Carlos do Carmo: a 'voz de Portugal' despede-se dos palcos

Carlos do Carmo, fado

Source: Image by @porfiriojoao1 via twitter

Foi uma despedida dos palcos em grande apoteose. O Coliseu de Lisboa, a abarrotar. O povo, logo que soube que este era o último concerto de Carlos de Carmo, em poucas horas esgotou os primeiros dois mil bilhetes. Os artistas juntaram-se em peso.


O Portugal político, também ao mais alto nível.

Aliás, até o secretário geral das Nações Unidas, o português António Guterres, de passagem por Lisboa, também esteve na tribuna, tal como o governo em peso e o Presidente da República, aliás, foi este, Marcelo Rebelo de Sousa, a verbalizar o que se sussurrava mas não era dito abertamente: Carlos do Carmo retira-se dos palcos quando tem 80 anos de vida e 60 de carreira, porque a saúde, o coração, não lhe permite continuar.

Carlos do Carmo escolheu retirar-se quando a voz ainda não lhe trai a intenção e a emoção que empresta a cada verso.

Neste adeus aos grandes palcos, o fadista Carlos do Carmo teve no Coliseu de Lisboa uma noite memorável que teve de tudo: das condecorações institucionais em palco a um longo agradecimento a todos os que o levaram até ali. E fados, claro, cantados como se nunca se fosse realmente embora.

Tudo cuidadosamente pensado nesta última subida de Carlos do Carmo a um grande palco. O primeiro verso que lhe ouvimos é “Vim para o fado e fiquei”, do tema com o mesmo título, como se bastasse enquanto explicação para este longo e frutuoso percurso.

Depois do arranque com Vim para o fado e fiquei, talvez a acusar ainda o nervosismo, o arranque da sua última grande noite em palco ou simplesmente ainda a precisar de aquecer, logo a seguir Gaivota já voava bem alto, a sua voz inconfundível não precisando de se proteger, resguardar ou jogar à defesa.

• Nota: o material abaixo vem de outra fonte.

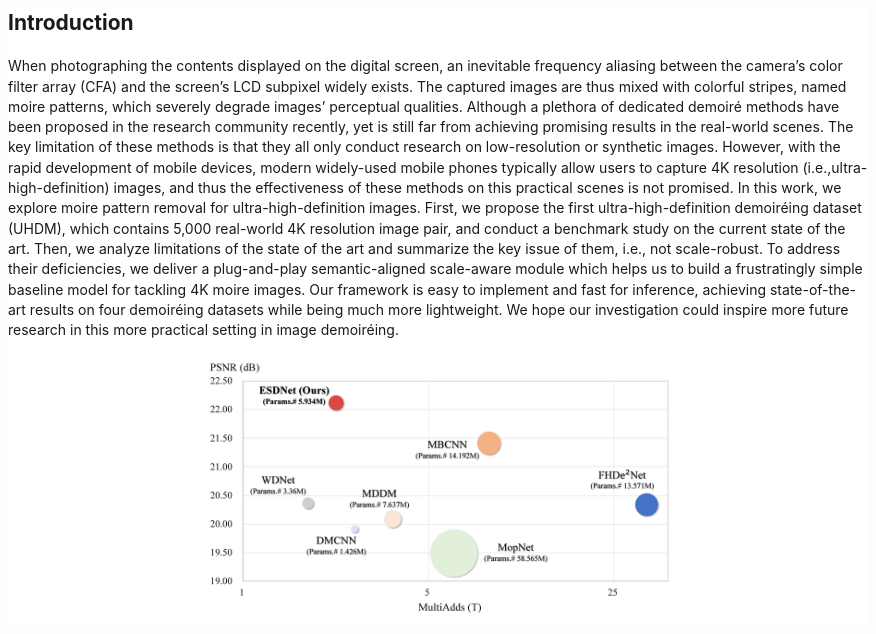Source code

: 
## Introduction
When photographing the contents displayed on the digital screen, an inevitable frequency aliasing between the camera’s 
color filter array (CFA) and the screen’s LCD subpixel widely exists. The captured images are thus mixed with colorful 
stripes, named moire patterns, which severely degrade images’ perceptual qualities. Although a plethora of dedicated 
demoiré methods have been proposed in the research community recently, yet is still far from achieving promising results 
in the real-world scenes. The key limitation of these methods is that they all only conduct research on low-resolution or 
synthetic images. However, with the rapid development of mobile devices, modern widely-used mobile phones typically allow 
users to capture 4K resolution (i.e.,ultra-high-definition) images, and thus the effectiveness of these methods on this
practical scenes is not promised. In this work, we explore moire pattern removal for ultra-high-definition images. 
First, we propose the first ultra-high-definition demoiréing dataset (UHDM), which contains 5,000 real-world 4K 
resolution image pair, and conduct a benchmark study on the current state of the art. Then, we analyze limitations 
of the state of the art and summarize the key issue of them, i.e., not scale-robust. To address their deficiencies, 
we deliver a plug-and-play semantic-aligned scale-aware module which helps us to build a frustratingly simple baseline 
model for tackling 4K moire images. Our framework is easy to implement and fast for inference, achieving state-of-the-art 
results on four demoiréing datasets while being much more lightweight. 
We hope our investigation could inspire more future research in this more practical setting in image demoiréing.


<p align="center"><img src="./figures/cost.png" width="55%" ></p>

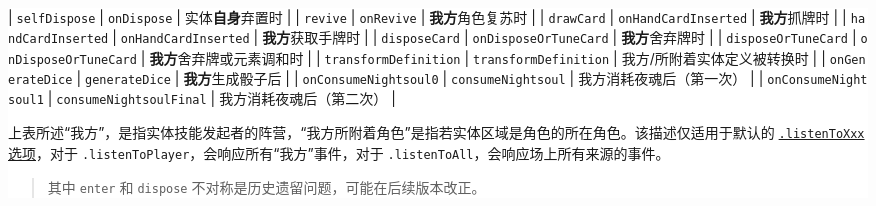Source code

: | `selfDispose`            | `onDispose`             | 实体**自身**弃置时                          |
| `revive`                 | `onRevive`              | **我方**角色复苏时                          |
| `drawCard`               | `onHandCardInserted`    | **我方**抓牌时                              |
| `handCardInserted`       | `onHandCardInserted`    | **我方**获取手牌时                          |
| `disposeCard`            | `onDisposeOrTuneCard`   | **我方**舍弃牌时                            |
| `disposeOrTuneCard`      | `onDisposeOrTuneCard`   | **我方**舍弃牌或元素调和时                  |
| `transformDefinition`    | `transformDefinition`   | 我方/所附着实体定义被转换时                 |
| `onGenerateDice`         | `generateDice`          | **我方**生成骰子后                          |
| `onConsumeNightsoul0`    | `consumeNightsoul`      | 我方消耗夜魂后（第一次）                    |
| `onConsumeNightsoul1`    | `consumeNightsoulFinal` | 我方消耗夜魂后（第二次）                    |

上表所述“我方”，是指实体技能发起者的阵营，“我方所附着角色”是指若实体区域是角色的所在角色。该描述仅适用于默认的 [`.listenToXxx` 选项](./entity.md#监听范围)，对于 `.listenToPlayer`，会响应所有“我方”事件，对于 `.listenToAll`，会响应场上所有来源的事件。

> 其中 `enter` 和 `dispose` 不对称是历史遗留问题，可能在后续版本改正。
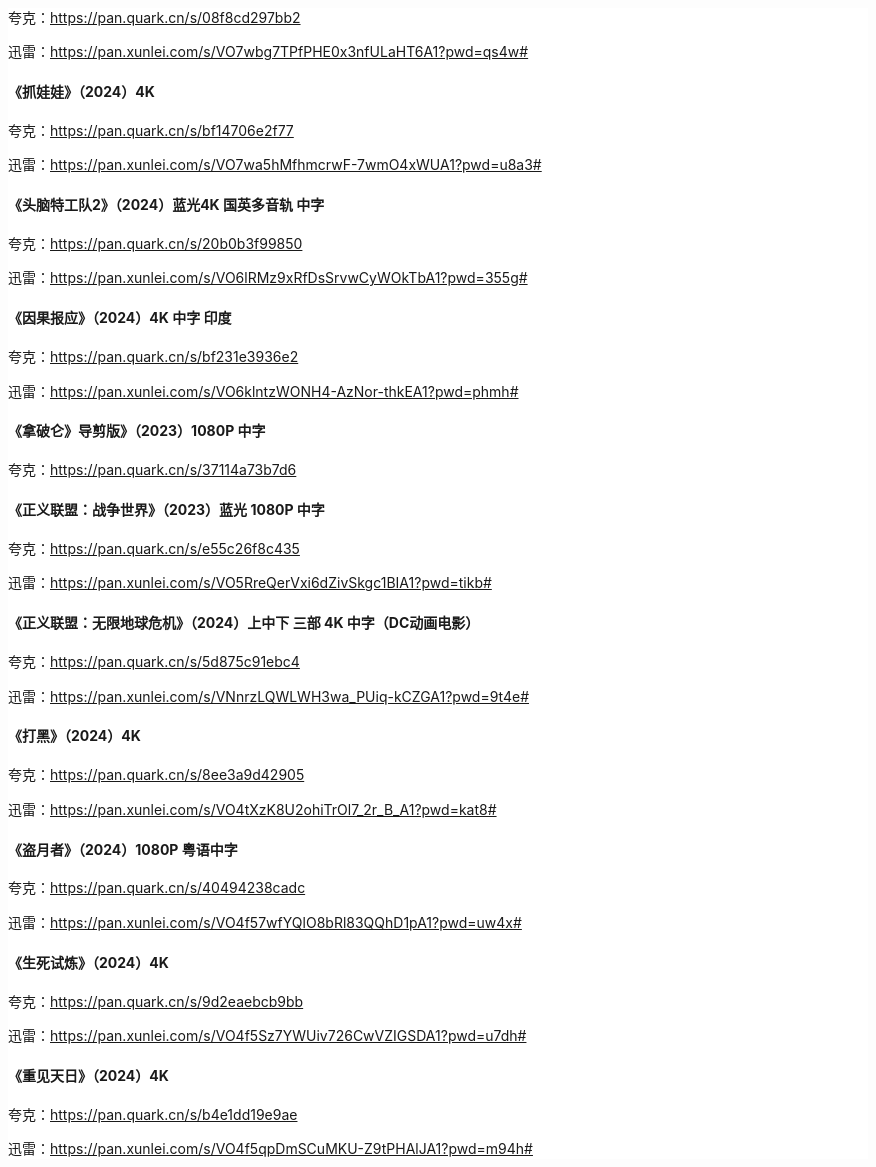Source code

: 夸克：https://pan.quark.cn/s/08f8cd297bb2

迅雷：https://pan.xunlei.com/s/VO7wbg7TPfPHE0x3nfULaHT6A1?pwd=qs4w#

#### 《抓娃娃》（2024）4K 

夸克：https://pan.quark.cn/s/bf14706e2f77

迅雷：https://pan.xunlei.com/s/VO7wa5hMfhmcrwF-7wmO4xWUA1?pwd=u8a3#

#### 《头脑特工队2》（2024）蓝光4K 国英多音轨 中字

夸克：https://pan.quark.cn/s/20b0b3f99850

迅雷：https://pan.xunlei.com/s/VO6lRMz9xRfDsSrvwCyWOkTbA1?pwd=355g#

#### 《因果报应》（2024）4K 中字 印度

夸克：https://pan.quark.cn/s/bf231e3936e2

迅雷：https://pan.xunlei.com/s/VO6klntzWONH4-AzNor-thkEA1?pwd=phmh#

#### 《拿破仑》导剪版》（2023）1080P 中字

夸克：https://pan.quark.cn/s/37114a73b7d6

#### 《正义联盟：战争世界》（2023）蓝光 1080P 中字

夸克：https://pan.quark.cn/s/e55c26f8c435

迅雷：https://pan.xunlei.com/s/VO5RreQerVxi6dZivSkgc1BIA1?pwd=tikb#

#### 《正义联盟：无限地球危机》（2024）上中下 三部 4K 中字（DC动画电影）

夸克：https://pan.quark.cn/s/5d875c91ebc4

迅雷：https://pan.xunlei.com/s/VNnrzLQWLWH3wa_PUiq-kCZGA1?pwd=9t4e#

#### 《打黑》（2024）4K 

夸克：https://pan.quark.cn/s/8ee3a9d42905

迅雷：https://pan.xunlei.com/s/VO4tXzK8U2ohiTrOl7_2r_B_A1?pwd=kat8#

#### 《盗月者》（2024）1080P 粤语中字

夸克：https://pan.quark.cn/s/40494238cadc

迅雷：https://pan.xunlei.com/s/VO4f57wfYQlO8bRl83QQhD1pA1?pwd=uw4x#

#### 《生死试炼》（2024）4K

夸克：https://pan.quark.cn/s/9d2eaebcb9bb

迅雷：https://pan.xunlei.com/s/VO4f5Sz7YWUiv726CwVZIGSDA1?pwd=u7dh#

#### 《重见天日》（2024）4K 

夸克：https://pan.quark.cn/s/b4e1dd19e9ae

迅雷：https://pan.xunlei.com/s/VO4f5qpDmSCuMKU-Z9tPHAlJA1?pwd=m94h#
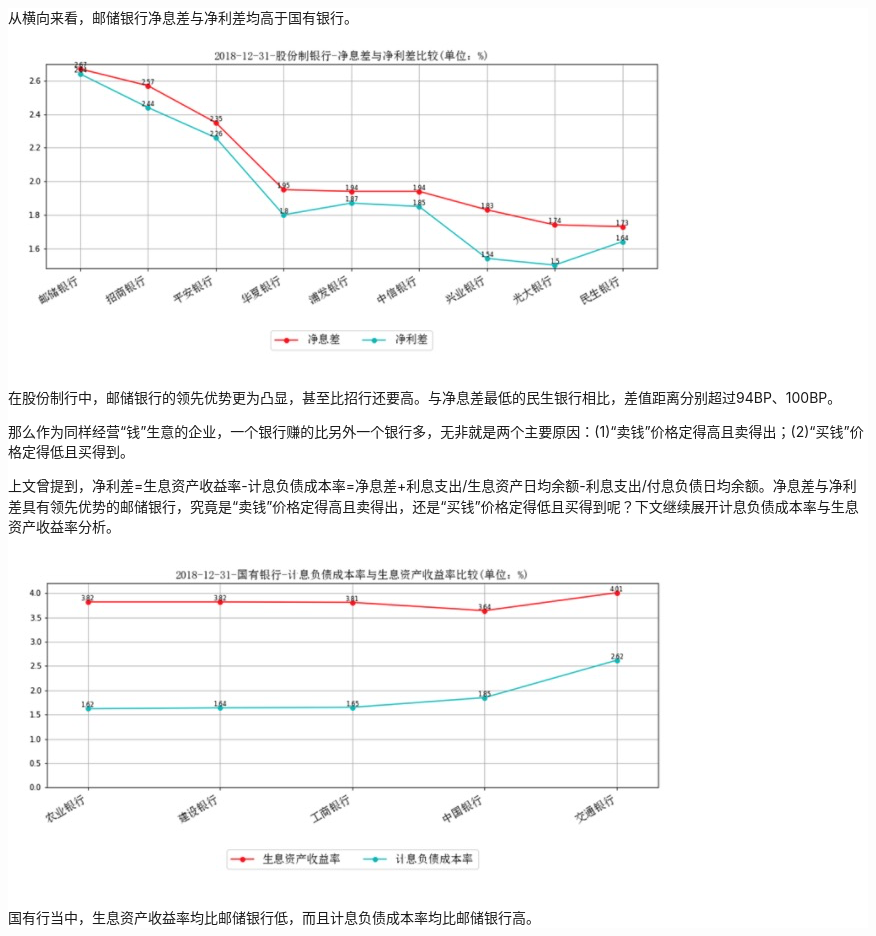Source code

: 从横向来看，邮储银行净息差与净利差均高于国有银行。

![image-20210126111525991](images/image-20210126111525991.png)

在股份制行中，邮储银行的领先优势更为凸显，甚至比招行还要高。与净息差最低的民生银行相比，差值距离分别超过94BP、100BP。

那么作为同样经营“钱”生意的企业，一个银行赚的比另外一个银行多，无非就是两个主要原因：(1)“卖钱”价格定得高且卖得出；(2)“买钱”价格定得低且买得到。

上文曾提到，净利差=生息资产收益率-计息负债成本率=净息差+利息支出/生息资产日均余额-利息支出/付息负债日均余额。净息差与净利差具有领先优势的邮储银行，究竟是“卖钱”价格定得高且卖得出，还是“买钱”价格定得低且买得到呢？下文继续展开计息负债成本率与生息资产收益率分析。

![image-20210126111554816](images/image-20210126111554816.png)

国有行当中，生息资产收益率均比邮储银行低，而且计息负债成本率均比邮储银行高。
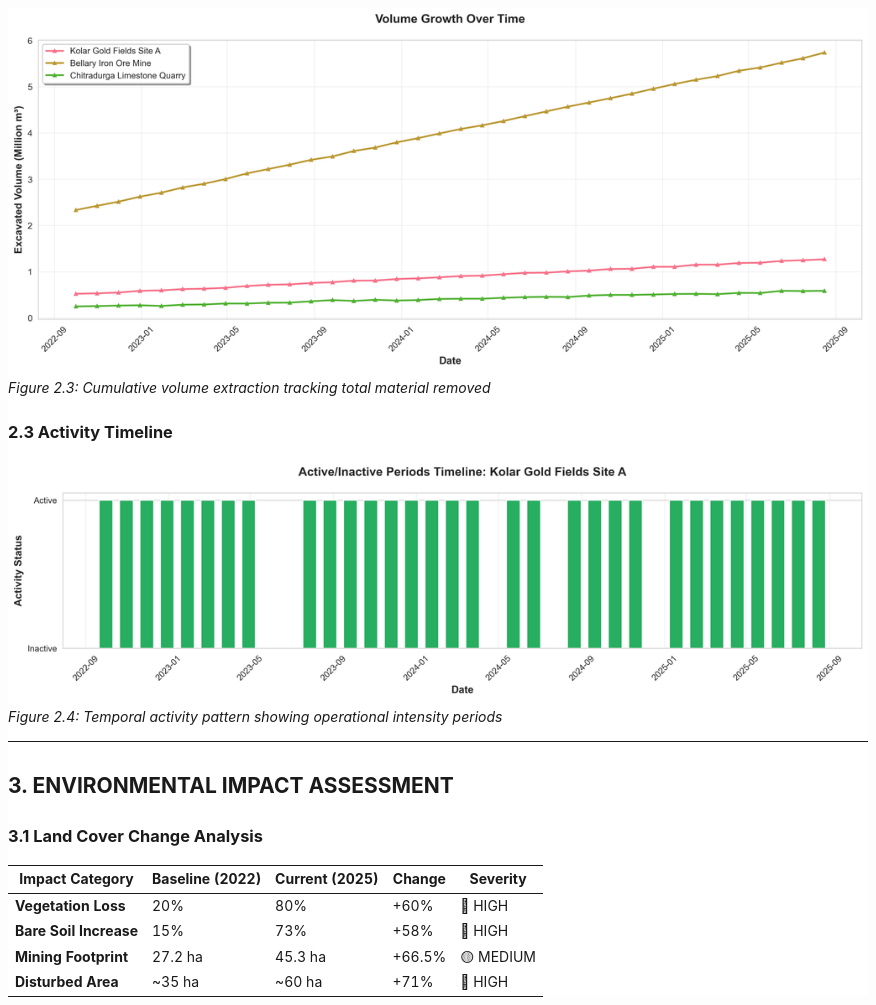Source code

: ![Volume Growth Over Time](./visualizations_demo/images/03_volume_growth_over_time.png)
*Figure 2.3: Cumulative volume extraction tracking total material removed*

### 2.3 Activity Timeline

![Activity Timeline](./visualizations_demo/images/05_activity_timeline.png)
*Figure 2.4: Temporal activity pattern showing operational intensity periods*

---

## 3. ENVIRONMENTAL IMPACT ASSESSMENT

### 3.1 Land Cover Change Analysis

| Impact Category | Baseline (2022) | Current (2025) | Change | Severity |
|-----------------|-----------------|----------------|--------|----------|
| **Vegetation Loss** | 20% | 80% | +60% | 🔴 HIGH |
| **Bare Soil Increase** | 15% | 73% | +58% | 🔴 HIGH |
| **Mining Footprint** | 27.2 ha | 45.3 ha | +66.5% | 🟡 MEDIUM |
| **Disturbed Area** | ~35 ha | ~60 ha | +71% | 🔴 HIGH |
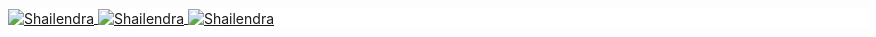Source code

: <a href=https://github.com/m-sehrawat/Lybrate-Website-Clone>
<img align="center" src="https://github-readme-stats.vercel.app/api/pin/?username=m-sehrawat&repo=Lybrate-Website-Clone&locale=en&border_radius=0&bg_color=#fff&title_color=C9D1D9&text_color=8B949E&icon_color=02D892" alt="Shailendra"/>
</a>

<a href="https://github.com/nitin9119/India-Mart">
<img align="center" src="https://github-readme-stats.vercel.app/api/pin/?username=Shelen22&repo=India-Mart&locale=en&border_radius=0&bg_color=#fff&title_color=C9D1D9&text_color=8B949E&icon_color=02D892" alt="Shailendra"/>
</a>
    
<a href=https://github.com/Gajanan-Watt/unacademy_clone>
<img align="center" src="https://github-readme-stats.vercel.app/api/pin/?username=Gajanan-Watt&repo=unacademy_clone&locale=en&border_radius=0&bg_color=#fff&title_color=C9D1D9&text_color=8B949E&icon_color=02D892" alt="Shailendra"/>
</a>

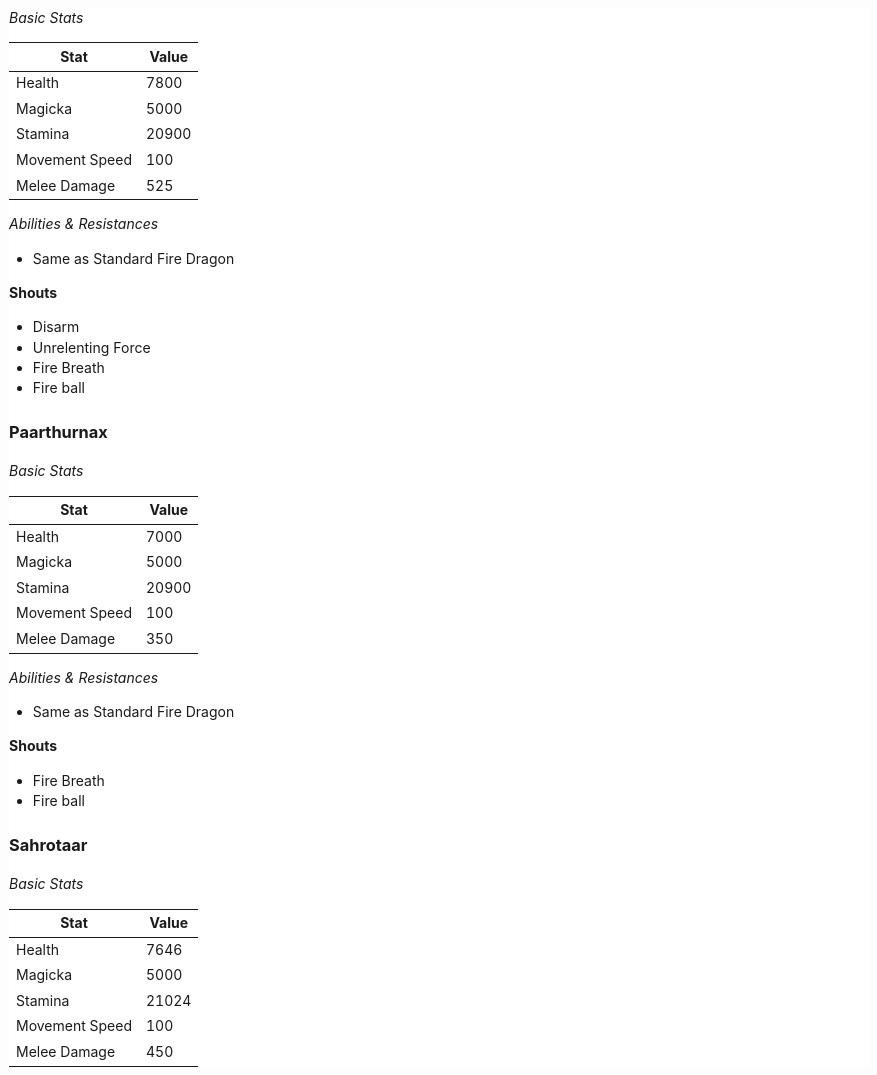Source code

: *Basic Stats*

|Stat| Value |
|--|--|
|Health| 7800 |
|Magicka| 5000  |
|Stamina| 20900 |
|Movement Speed| 100 |
|Melee Damage| 525 |

*Abilities & Resistances*
* Same as Standard Fire Dragon

**Shouts**
* Disarm
* Unrelenting Force
* Fire Breath
* Fire ball

### Paarthurnax
*Basic Stats*

|Stat| Value |
|--|--|
|Health| 7000 |
|Magicka| 5000  |
|Stamina| 20900 |
|Movement Speed| 100 |
|Melee Damage| 350 |

*Abilities & Resistances*
* Same as Standard Fire Dragon

**Shouts**
* Fire Breath
* Fire ball

### Sahrotaar

*Basic Stats*

|Stat| Value |
|--|--|
|Health| 7646 |
|Magicka| 5000  |
|Stamina| 21024 |
|Movement Speed| 100 |
|Melee Damage| 450 |
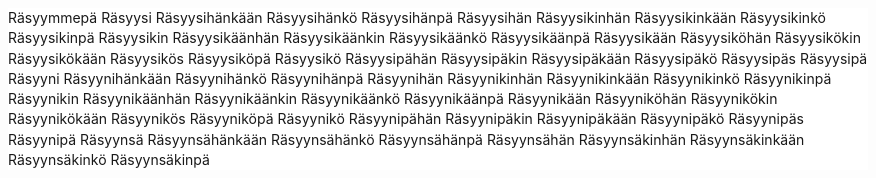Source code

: Räsyymmepä
Räsyysi
Räsyysihänkään
Räsyysihänkö
Räsyysihänpä
Räsyysihän
Räsyysikinhän
Räsyysikinkään
Räsyysikinkö
Räsyysikinpä
Räsyysikin
Räsyysikäänhän
Räsyysikäänkin
Räsyysikäänkö
Räsyysikäänpä
Räsyysikään
Räsyysiköhän
Räsyysikökin
Räsyysikökään
Räsyysikös
Räsyysiköpä
Räsyysikö
Räsyysipähän
Räsyysipäkin
Räsyysipäkään
Räsyysipäkö
Räsyysipäs
Räsyysipä
Räsyyni
Räsyynihänkään
Räsyynihänkö
Räsyynihänpä
Räsyynihän
Räsyynikinhän
Räsyynikinkään
Räsyynikinkö
Räsyynikinpä
Räsyynikin
Räsyynikäänhän
Räsyynikäänkin
Räsyynikäänkö
Räsyynikäänpä
Räsyynikään
Räsyyniköhän
Räsyynikökin
Räsyynikökään
Räsyynikös
Räsyyniköpä
Räsyynikö
Räsyynipähän
Räsyynipäkin
Räsyynipäkään
Räsyynipäkö
Räsyynipäs
Räsyynipä
Räsyynsä
Räsyynsähänkään
Räsyynsähänkö
Räsyynsähänpä
Räsyynsähän
Räsyynsäkinhän
Räsyynsäkinkään
Räsyynsäkinkö
Räsyynsäkinpä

E erguia já aquele seu estilo característico de quem mastiga e solta as palavras com total controlo, para quem o canto namora a palavra dita, numa elegância que aprendeu a escutar a sua mãe, mas também colheu de Frank Sinatra – e isso torna-se ainda mais explícito quando, a meio do concerto, é exibido um vídeo dele com a Count Basie Orchestra, enquanto canta I’ve got you under my skin.

Seguidamente a juntar aos vários temas em que revisita o seu reportório, não falhando nos obrigatórios Os putos, Lisboa menina e moça, Cacilheiro, Homem das castanhas, Um homem na cidade ou Canoas no Tejo, há uma série de vídeos que intercalam ou acompanham as interpretações. E são uma forma de não apenas recordar a sua carreira, mas também de transformar o espetáculo num contínuo agradecimento do fadista àqueles que lhe amparam a voz e lhe dão o espaço para que possa espalhar o charme da sua arte.
Ao cantar Olhos garotos, do reportório de Lucília do Carmo, homenageia a sua mãe; ao entregar-se à narrativa de Os putos, vemos atrás de si imagens de Ary dos Santos, um dos parceiros artísticos fundamentais da sua carreira; ao sentar-se, silencioso, enquanto corre o vídeo da magnífica e tocante interpretação do tradicional açoriano O sol préguntou à lua, sublinha a saudade de Bernardo Sassetti tragicamente desaparecido; ao passar, brilhantemente, por Estranha forma de vida é também Amália que está a ser lembrada.

Com enorme coragem e tocante simbolismo, Carlos do Carmo escolheu despedir-se com Por morrer uma andorinha. O fado não se retira também agora que Carlos do Carmo sai de cena. Pelo contrário, goza de uma enorme vitalidade.